Word for word, copy the data that follows and skip its pictures.
___ Data shown ___
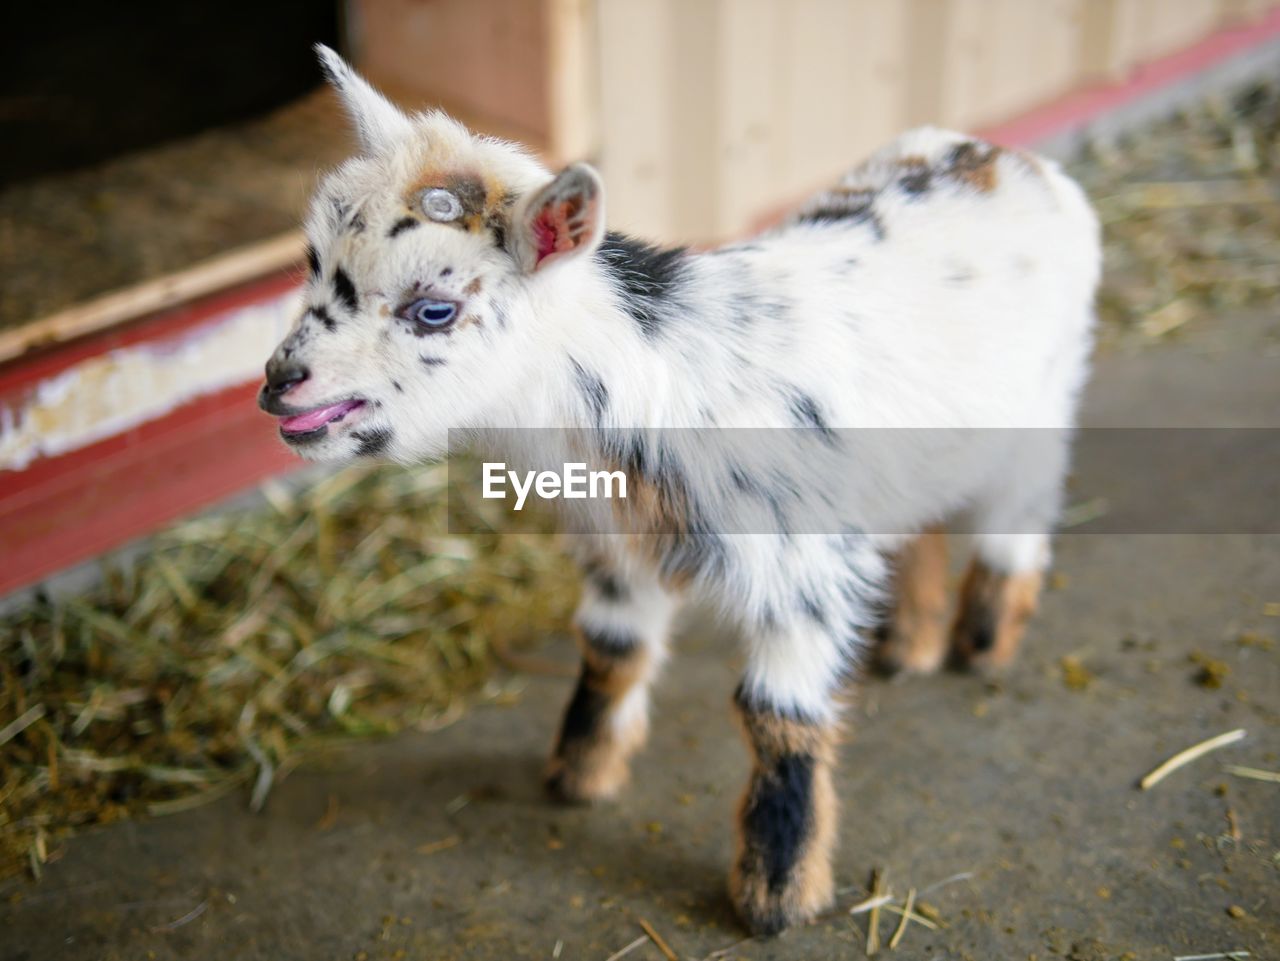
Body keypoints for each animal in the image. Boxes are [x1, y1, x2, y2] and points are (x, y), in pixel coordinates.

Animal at [259, 48, 1100, 936]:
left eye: (434, 309)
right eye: (313, 265)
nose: (279, 382)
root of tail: (1012, 158)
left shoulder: (803, 573)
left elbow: (777, 713)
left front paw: (776, 896)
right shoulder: (618, 543)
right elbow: (612, 646)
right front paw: (579, 776)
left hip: (1042, 414)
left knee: (1016, 522)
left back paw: (984, 642)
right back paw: (909, 645)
___
◆ **Answer to this task**:
Body keypoints for each animal in the image. Boxes are [x1, y1, x2, y2] and points are (x, y), in pixel coordinates.

Animal at [259, 48, 1100, 936]:
left eye: (434, 309)
right eye: (313, 265)
nose: (279, 382)
root of tail: (1012, 158)
left shoulder: (803, 573)
left elbow: (777, 713)
left front paw: (776, 896)
right shoulder: (618, 543)
right elbow: (612, 646)
right front paw: (579, 776)
left hip: (1042, 414)
left knee: (1016, 522)
left back paw: (984, 642)
right back paw: (909, 645)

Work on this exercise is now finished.